## TASK
Output the line containing "Task: For each" and each line after it through the end of the data, exactly as written, with pictures left out.

## EXERCISE DATA
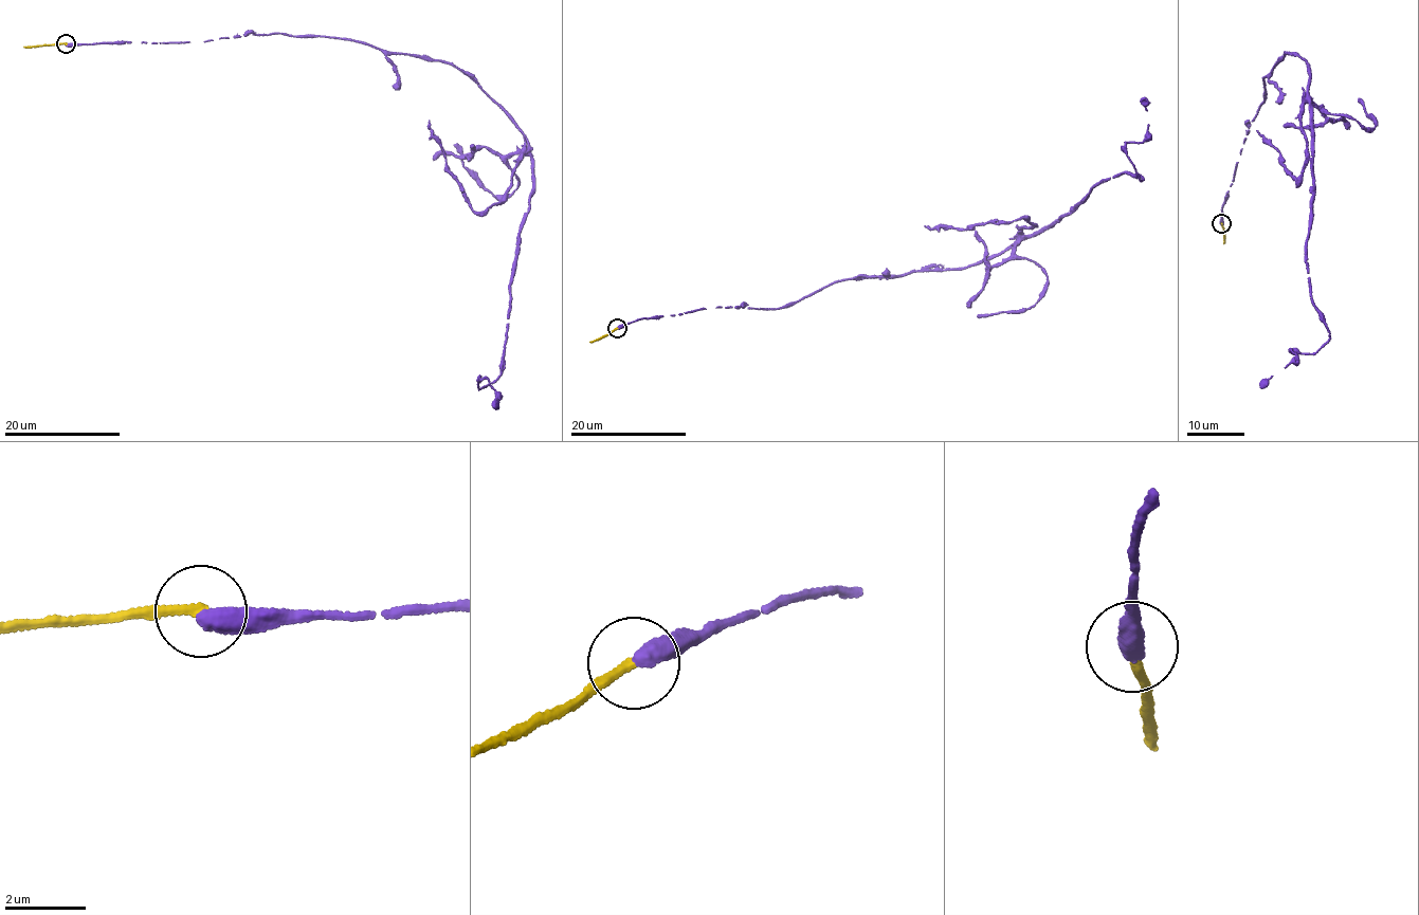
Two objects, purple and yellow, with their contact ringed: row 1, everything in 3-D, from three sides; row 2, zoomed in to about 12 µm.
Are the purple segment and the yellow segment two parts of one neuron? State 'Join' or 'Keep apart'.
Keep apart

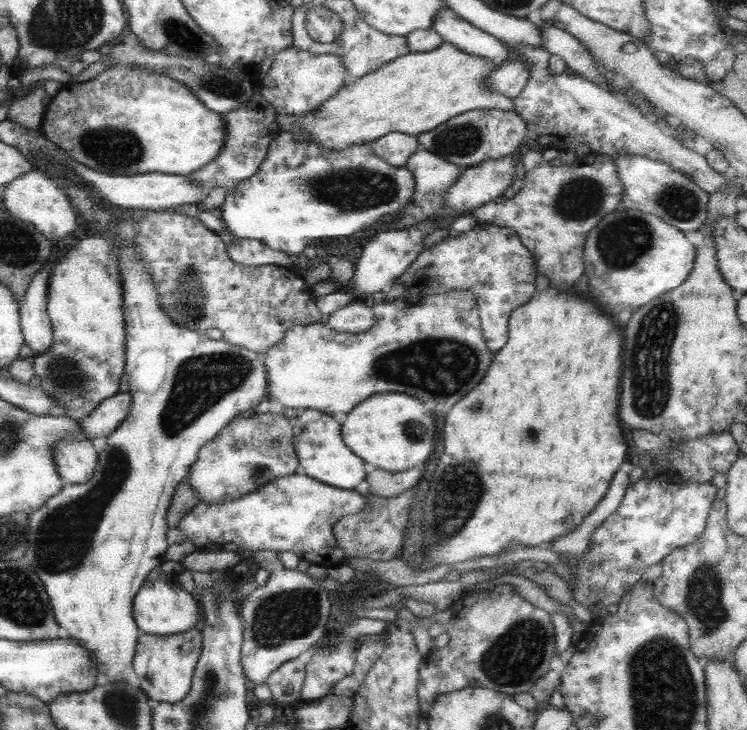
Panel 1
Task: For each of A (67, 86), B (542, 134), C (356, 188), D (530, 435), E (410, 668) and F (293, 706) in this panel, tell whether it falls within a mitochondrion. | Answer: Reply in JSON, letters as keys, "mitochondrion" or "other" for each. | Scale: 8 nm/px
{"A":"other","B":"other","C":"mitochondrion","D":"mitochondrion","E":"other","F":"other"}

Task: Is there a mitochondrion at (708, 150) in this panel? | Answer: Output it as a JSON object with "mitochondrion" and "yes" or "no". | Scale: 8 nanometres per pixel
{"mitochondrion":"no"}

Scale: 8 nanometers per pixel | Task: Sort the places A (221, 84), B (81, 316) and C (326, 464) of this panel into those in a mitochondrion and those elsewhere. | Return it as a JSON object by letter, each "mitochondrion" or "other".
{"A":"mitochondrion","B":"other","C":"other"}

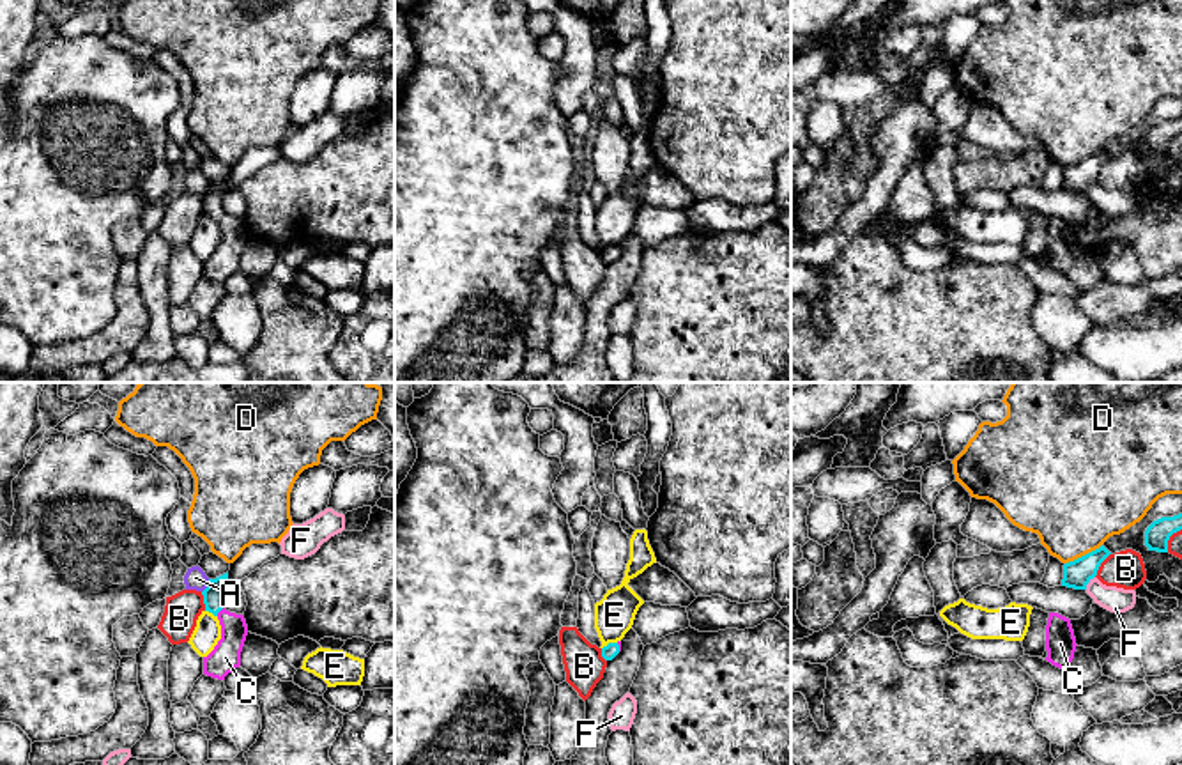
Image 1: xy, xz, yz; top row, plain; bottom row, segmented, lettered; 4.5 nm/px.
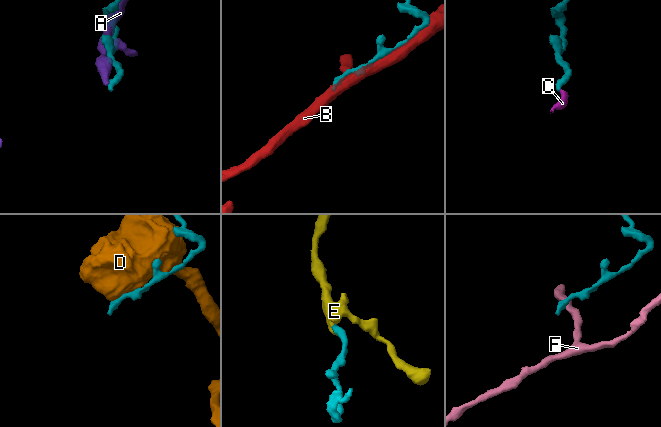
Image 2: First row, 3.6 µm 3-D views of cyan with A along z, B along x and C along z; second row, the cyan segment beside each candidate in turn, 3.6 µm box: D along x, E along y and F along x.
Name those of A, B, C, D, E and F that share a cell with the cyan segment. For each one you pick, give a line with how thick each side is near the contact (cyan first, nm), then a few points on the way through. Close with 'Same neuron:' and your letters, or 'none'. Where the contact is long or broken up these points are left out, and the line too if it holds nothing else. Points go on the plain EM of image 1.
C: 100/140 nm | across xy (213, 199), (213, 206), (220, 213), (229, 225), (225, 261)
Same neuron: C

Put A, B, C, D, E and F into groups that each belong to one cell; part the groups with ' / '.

## ANSWER TO THIS PROBLEM
Task: For each of A (67, 86), B (542, 134), C (356, 188), D (530, 435), E (410, 668) and F (293, 706) in this panel, tell whether it falls within a mitochondrion. | Answer: Reply in JSON, letters as keys, "mitochondrion" or "other" for each. | Scale: 8 nm/px
{"A":"other","B":"other","C":"mitochondrion","D":"mitochondrion","E":"other","F":"other"}

Task: Is there a mitochondrion at (708, 150) in this panel? | Answer: Output it as a JSON object with "mitochondrion" and "yes" or "no". | Scale: 8 nanometres per pixel
{"mitochondrion":"no"}

Scale: 8 nanometers per pixel | Task: Sort the places A (221, 84), B (81, 316) and C (326, 464) of this panel into those in a mitochondrion and those elsewhere. | Return it as a JSON object by letter, each "mitochondrion" or "other".
{"A":"mitochondrion","B":"other","C":"other"}

Image 1: xy, xz, yz; top row, plain; bottom row, segmented, lettered; 4.5 nm/px.
Image 2: First row, 3.6 µm 3-D views of cyan with A along z, B along x and C along z; second row, the cyan segment beside each candidate in turn, 3.6 µm box: D along x, E along y and F along x.
Name those of A, B, C, D, E and F that share a cell with the cyan segment. For each one you pick, give a line with how thick each side is near the contact (cyan first, nm), then a few points on the way through. Close with 'Same neuron:' and your letters, or 'none'. Where the contact is long or broken up these points are left out, and the line too if it holds nothing else. Points go on the plain EM of image 1.
C: 100/140 nm | across xy (213, 199), (213, 206), (220, 213), (229, 225), (225, 261)
Same neuron: C

Put A, B, C, D, E and F into groups that each belong to one cell; part the groups with ' / '.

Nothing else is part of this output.